With confirmed and suspected cases of mumps on the rise in Maine – including a suspected case in an employee at Eastern Maine Medical Center in Bangor – and a much more serious outbreak just across the border in Canada, Maine’s chief public health officer on Monday issued updated recommendations for vaccination against the potentially serious illness.
“Because this outbreak [in Maine] has spread, we are updating vaccination recommendations, especially among children, college and university students and hospital workers,” said Dr. Dora Anne Mills, head of the Maine Center for Disease Control and Prevention. Because of the environments where they live and work, such individuals are most likely to contract and spread the virus, Mills said.
Since September, seven cases of mumps have been confirmed in southern and central Maine, four of them in November alone. The state is awaiting the results of lab tests on as many as two dozen more suspected cases, according to the Maine CDC. The age of the sickened individuals ranges from the late teens to the late 50s.
While the number of cases in Maine may seem insignificant, more than 900 individuals in Nova Scotia and New Brunswick, mostly college students, have been sickened with mumps since last winter.
And on Monday, a housekeeper at EMMC was given a preliminary diagnosis of mumps, pending confirmation by laboratory testing. Donna Dunton, director of infection control at EMMC, confirmed Monday evening that the housekeeper has been asked to stay out of work until lab reports of her mumpslike symptoms are complete. The employee is not thought to have been in close enough contact with any patients to have spread the virus, Dunton stressed, and routine infection control measures such as hand washing are likely to have minimized the possibility of transmission.

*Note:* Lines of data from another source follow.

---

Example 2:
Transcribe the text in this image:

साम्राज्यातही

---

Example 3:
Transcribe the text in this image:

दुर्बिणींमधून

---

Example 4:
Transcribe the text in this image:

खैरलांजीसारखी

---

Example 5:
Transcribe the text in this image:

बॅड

Mumps is a viral infection of the salivary glands. Symptoms typically include fever, headache, muscle ache, and swelling and tenderness of the glands at the corner of the jaw. Symptoms may last seven to 10 days, and infected individuals are contagious for at least three days before becoming ill and as long as nine days after symptoms appear.

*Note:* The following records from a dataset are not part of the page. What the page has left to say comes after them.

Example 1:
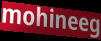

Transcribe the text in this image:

mohineeg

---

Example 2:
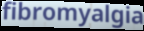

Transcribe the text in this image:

fibromyalgia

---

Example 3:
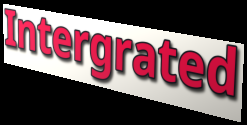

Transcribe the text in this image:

Intergrated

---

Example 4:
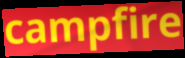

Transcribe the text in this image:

campfire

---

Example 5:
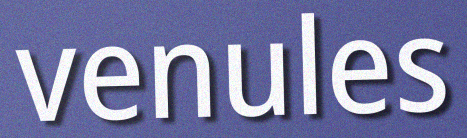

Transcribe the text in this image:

venules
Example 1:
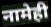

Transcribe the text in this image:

नामेही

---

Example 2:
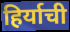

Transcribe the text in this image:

हिर्याची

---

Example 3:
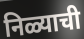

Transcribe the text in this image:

निळ्याची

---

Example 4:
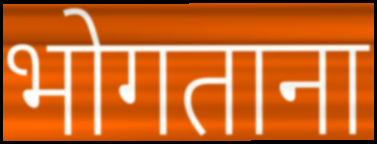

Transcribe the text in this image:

भोगताना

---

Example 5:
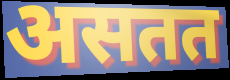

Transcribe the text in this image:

असतत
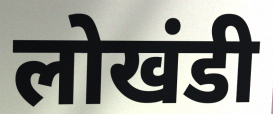
लोखंडी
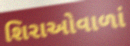
શિરાઓવાળાં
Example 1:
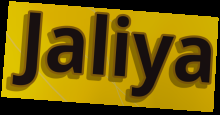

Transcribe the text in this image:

Jaliya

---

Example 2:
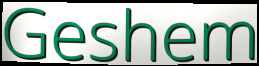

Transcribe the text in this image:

Geshem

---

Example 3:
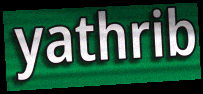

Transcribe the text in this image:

yathrib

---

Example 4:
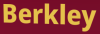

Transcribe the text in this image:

Berkley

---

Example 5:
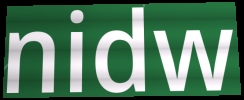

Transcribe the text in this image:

nidw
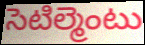
సెటిల్మెంటు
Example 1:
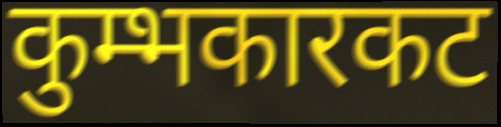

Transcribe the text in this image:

कुम्भकारकट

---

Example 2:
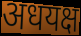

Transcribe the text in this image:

अधयक्ष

Infection occurs through direct contact with respiratory droplets from the nose or throat, through saliva, coughing, sneezing, sharing drinks, kissing or from contact with any surface that has been contaminated with the virus.
Rarely, mumps infection can lead to meningitis, inflammation of the testicles or ovaries, inflammation of the pancreas, and temporary or permanent hearing loss.
“Although mumps is a virus and is not treatable with antibiotics, the good news is that mumps can be prevented or its impact reduced with vaccine,” Mills said.
The MMR vaccine – which protects against mumps, measles and rubella, or “German measles” – is the most common vaccine used to protect against mumps.
The Maine CDC’s updated guidelines are as follows:
. For students in kindergarten through 12th grade, all vaccine records should be reviewed and updated. For any students who are not current with their MMR vaccines, a letter should be given to the parents notifying them of the mumps outbreak and informing them that if their child remains nonimmunized and the infection is detected in their school, their child will be excluded from school for at least 18 days.
. For college and university students, all vaccine records should be reviewed and updated. All students should have documentation of two doses of MMR, rather than the previously required one dose. Most students will have had two doses as part of their routine childhood vaccinations, but older “nontraditional” students may be lacking the second dose.
. Hospital health care workers with direct patient contact should have their vaccine records reviewed and updated. Adequate mumps vaccination for those born in 1957 or later now consists of two doses of MMR, rather than the previously required one dose. Adequate mumps vaccination for those born before 1957 now consists of one dose of MMR, rather than no doses, as previously required.
Besides the additional vaccinations, the Maine CDC also recommends that individuals who become infected should be isolated for nine days after the onset of illness. Those who are not immunized and who are exposed should be isolated for about 18 days after the last known exposure.
Mills acknowledged that compliance with these recommendations may be financially and logistically burdensome for some individuals, institutions and families. The average cost of a mumps vaccine is about $45, she said, but the state is trying to secure supplies of lower-cost vaccine. The Maine CDC can assist institutions with the process of reviewing records, setting up vaccine clinics and obtaining vaccine supplies, she said.
Mills added that the new recommendations are likely to be upgraded to requirements through departmental rule making in the near future.
“While there is no apparent direct connection between people in Maine with confirmed infection and the current outbreak in Canada, it is not surprising that a border state like Maine would see an outbreak,” Mills said.
A student health official at the University of Maine was unavailable Monday to comment on how the new recommendations might affect the Orono campus.
At EMMC, Dunton said employee charts have been under review for several months in response to changes in vaccine recommendations from the Maine CDC issued earlier this year. Monday’s announcement, she said, is likely to “step up the pace” of that review, and many employees are likely to be asked to roll up their sleeves.
For information on mumps, visit the Maine CDC’s Web site: www.mainepublichealth.gov.